* BEGIN Task input *

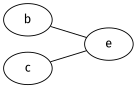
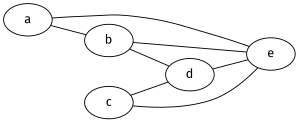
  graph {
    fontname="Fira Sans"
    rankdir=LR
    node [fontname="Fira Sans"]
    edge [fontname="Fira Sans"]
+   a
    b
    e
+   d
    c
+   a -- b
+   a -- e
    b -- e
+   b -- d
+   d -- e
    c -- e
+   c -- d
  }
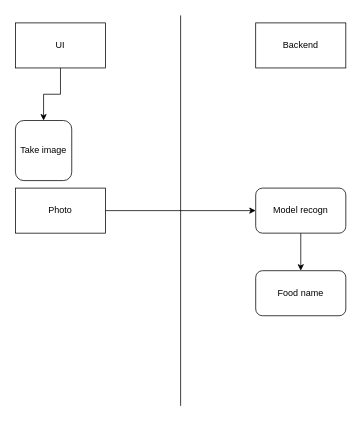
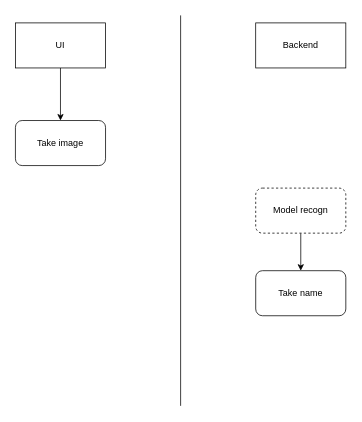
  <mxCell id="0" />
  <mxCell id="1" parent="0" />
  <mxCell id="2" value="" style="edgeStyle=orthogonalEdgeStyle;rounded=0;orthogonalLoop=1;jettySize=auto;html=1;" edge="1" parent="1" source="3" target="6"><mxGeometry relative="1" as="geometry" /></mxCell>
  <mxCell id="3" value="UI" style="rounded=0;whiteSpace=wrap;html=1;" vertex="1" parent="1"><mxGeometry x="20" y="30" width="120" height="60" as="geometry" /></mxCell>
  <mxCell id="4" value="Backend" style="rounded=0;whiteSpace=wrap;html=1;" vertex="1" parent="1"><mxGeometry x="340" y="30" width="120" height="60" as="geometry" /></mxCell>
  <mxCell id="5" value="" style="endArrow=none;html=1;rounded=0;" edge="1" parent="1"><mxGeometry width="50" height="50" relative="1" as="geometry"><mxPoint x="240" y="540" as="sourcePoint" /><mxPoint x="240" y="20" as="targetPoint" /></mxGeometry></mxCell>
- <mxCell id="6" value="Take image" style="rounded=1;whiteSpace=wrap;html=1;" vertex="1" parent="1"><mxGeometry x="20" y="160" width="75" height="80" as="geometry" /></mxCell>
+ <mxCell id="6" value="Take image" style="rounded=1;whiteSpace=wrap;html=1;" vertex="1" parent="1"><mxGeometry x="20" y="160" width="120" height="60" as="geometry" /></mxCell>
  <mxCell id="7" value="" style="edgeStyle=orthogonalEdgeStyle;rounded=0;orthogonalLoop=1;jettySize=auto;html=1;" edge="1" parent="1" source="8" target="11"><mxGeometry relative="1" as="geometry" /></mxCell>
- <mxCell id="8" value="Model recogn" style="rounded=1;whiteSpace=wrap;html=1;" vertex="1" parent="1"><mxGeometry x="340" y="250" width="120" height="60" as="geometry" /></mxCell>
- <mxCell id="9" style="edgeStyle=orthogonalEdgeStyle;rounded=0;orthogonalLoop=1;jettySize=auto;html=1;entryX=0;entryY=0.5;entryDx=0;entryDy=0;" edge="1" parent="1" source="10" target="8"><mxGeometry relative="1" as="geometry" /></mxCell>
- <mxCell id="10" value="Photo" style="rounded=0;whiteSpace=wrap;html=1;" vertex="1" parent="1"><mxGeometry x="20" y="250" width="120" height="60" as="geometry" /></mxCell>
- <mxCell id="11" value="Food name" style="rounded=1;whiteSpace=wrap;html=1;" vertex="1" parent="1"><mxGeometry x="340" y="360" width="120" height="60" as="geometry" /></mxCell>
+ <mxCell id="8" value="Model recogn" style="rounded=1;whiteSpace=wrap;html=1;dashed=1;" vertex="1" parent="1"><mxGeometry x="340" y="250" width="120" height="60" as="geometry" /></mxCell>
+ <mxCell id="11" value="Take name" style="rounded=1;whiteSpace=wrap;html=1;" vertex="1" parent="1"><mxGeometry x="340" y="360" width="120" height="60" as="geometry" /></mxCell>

* END Task input *

→ Exercise details: Copy each line in the rows above that contains the string "Model". Matching is case-sensitive.

→ Answer:
- <mxCell id="8" value="Model recogn" style="rounded=1;whiteSpace=wrap;html=1;" vertex="1" parent="1"><mxGeometry x="340" y="250" width="120" height="60" as="geometry" /></mxCell>
+ <mxCell id="8" value="Model recogn" style="rounded=1;whiteSpace=wrap;html=1;dashed=1;" vertex="1" parent="1"><mxGeometry x="340" y="250" width="120" height="60" as="geometry" /></mxCell>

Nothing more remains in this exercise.